Install this package via Composer.
composer require alleyinteractive/wp-theme-migrator
Ensure that the Composer autoloader is loaded into your project.
require_once __DIR__ . '/vendor/autoload.php';
Initialize the Migrator in your project. The Migrator performs its magic on the setup_theme
hook so it must be initialized before that. Here, the Migrator object is created on the plugins_loaded
hook:
/** * Initialize WP Theme Migrator early. */ function init_migrator() { try { $migrator = new \Alley\WP\Theme_Migrator\Migrator(); $migrator->init(); } catch( Exception $e ) { // Do something. The Migrator will throw an Exception when it's // initialized with an invalid theme or callback. Be sure to catch // the Exception to fatal errors. } } add_action( 'plugins_loaded', 'init_migrator' );
Pass the name of the new theme and a list of one or more callbacks to the Migrator through filters. A callback must return true
if a given request should be handled with the new theme. If more than one callback is provided, the Migrator will call each one once until one returns true
. Then, the Migrator will load the new theme and no more callbacks will be called on that request. If none of the provided callbacks return true
, the old theme will be loaded.
/** * Pass the new theme to WP Theme Migrator. */ add_filter( 'wp_theme_migrator_theme', fn() => 'new-theme-slug' ); /** * Add callbacks for WP Theme Migrator to determine migratability. * * @param callable[] $callbacks Array of callbacks. * @param Migrator $migrator Migrator instance. */ function filter_wp_theme_migrator_callbacks( $context, $migrator) { return [ 'a_callback', // This can be any callable. 'another_callback', ]; } add_filter( 'wp_theme_migrator_callbacks', 'filter_wp_theme_migrator_callbacks', 10, 2 );
Define your migration strategy through your callbacks.
/** * Callback to manage theme migration. * * @param array $query_vars Array of query vars for the current request. * @return bool Whether to load the new theme. */ function a_callback( $query_vars ): bool { // Do something to decide if the current request is migratable. }
Once you've migrated the entire site, activate your new theme, remove this package from your project, and uninstall your old theme.
From Source
To work on this project locally, first add the repository to your project's
composer.json
:
{ "repositories": [ { "type": "path", "url": "../path/to/wp-theme-migrator", "options": { "symlink": true } } ] }
Next, add the local development files to the require
section of
composer.json
:
{ "require": { "alleyinteractive/wp-theme-migrator": "@dev" } }
Finally, update composer to use the local copy of the package:
composer update alleyinteractive/wp-theme-migrator --prefer-source
Changelog
This project keeps a changelog.
Development Process
See instructions above on installing from source.

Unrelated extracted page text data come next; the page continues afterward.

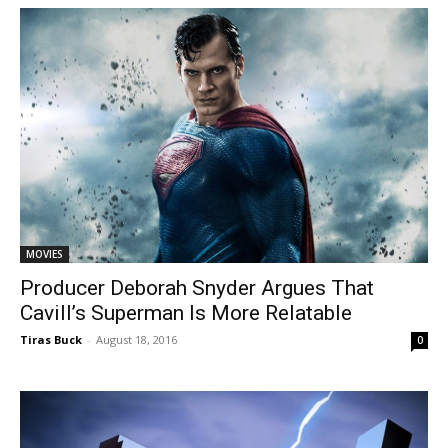
MOVIES
Producer Deborah Snyder Argues That
Cavill’s Superman Is More Relatable
Tiras Buck
-
August 18, 2016
0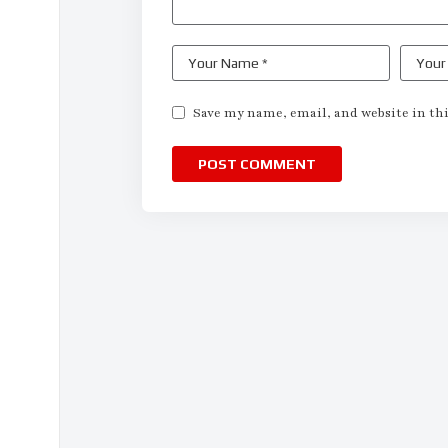
Save my name, email, and website in thi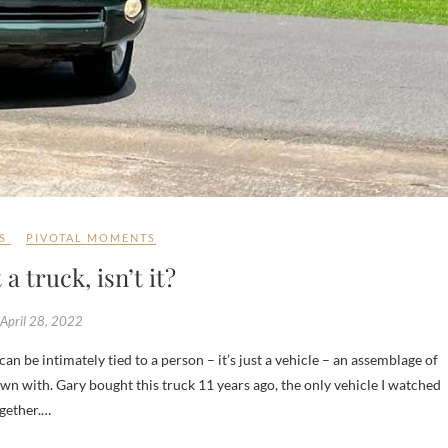
S
PIVOTAL MOMENTS
t a truck, isn’t it?
April 28, 2022
wn with. Gary bought this truck 11 years ago, the only vehicle I watched
ogether.…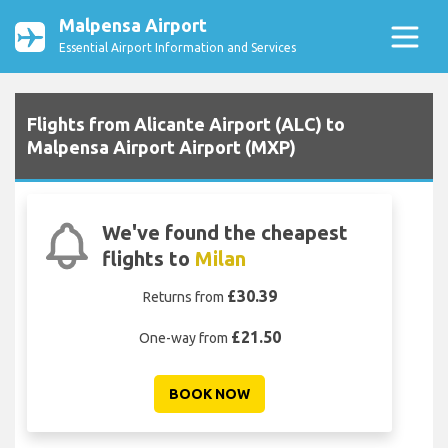
Malpensa Airport
Essential Airport Information and Services
Flights from Alicante Airport (ALC) to
Malpensa Airport Airport (MXP)
We've found the cheapest
flights to
Milan
£30.39
Returns from
£21.50
One-way from
BOOK NOW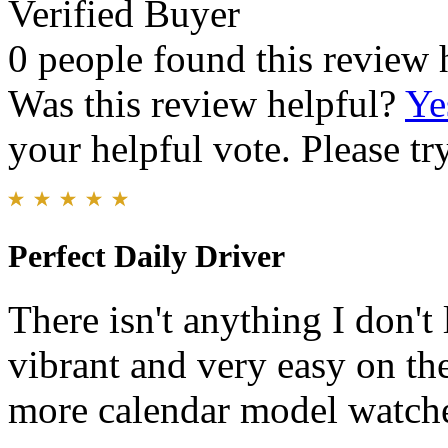
Verified Buyer
0 people found this review 
Was this review helpful?
Ye
your helpful vote. Please try
Perfect Daily Driver
There isn't anything I don't
vibrant and very easy on the
more calendar model watch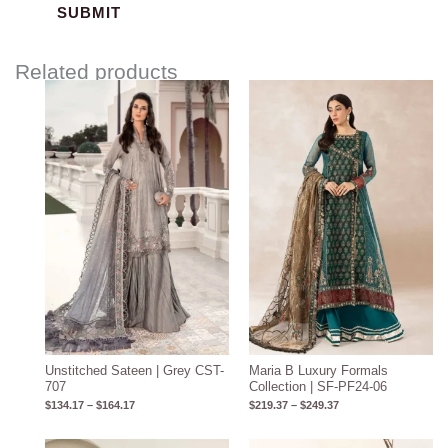
Related products
Price
Price
range:
range:
$134.17
$219.37
through
through
$164.17
$249.37
Unstitched Sateen | Grey CST-
Maria B Luxury Formals
707
Collection | SF-PF24-06
$
134.17
–
$
164.17
$
219.37
–
$
249.37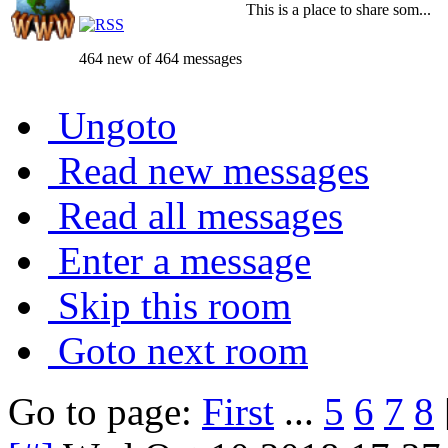
This is a place to share som...
464 new of 464 messages
Ungoto
Read new messages
Read all messages
Enter a message
Skip this room
Goto next room
Go to page:
First
...
5
6
7
8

Pull requests are welcome from the community and will be considered for inclusion. Releases follow semantic versioning and are shipped on an as-needed basis.
Contributing
See our contributor guidelines for instructions on how to contribute to this open source project.
Project Structure
This is a Composer package that is published to Packagist. Classes are autoloadable using alleyinteractive/composer-wordpress-autoloader
. They live in the src
directory and follow standard WordPress naming conventions for classes.
Third-Party Dependencies
Dependencies are managed by Composer, and include:
alleyinteractive/composer-wordpress-autoloader
: Used for autoloading classes that follow the standard WordPress conventions for filenames.alleyinteractive/alley-coding-standards
: Used for running phpcs linting.mantle-framework/testkit
: Used for running unit tests.symfony/filesystem
: Used for copying files into the WordPress test installation for testing.
Maintainers
Contributors
Thanks to all of the contributors to this project.
License
This project is licensed under the GNU Public License (GPL) version 2 or later.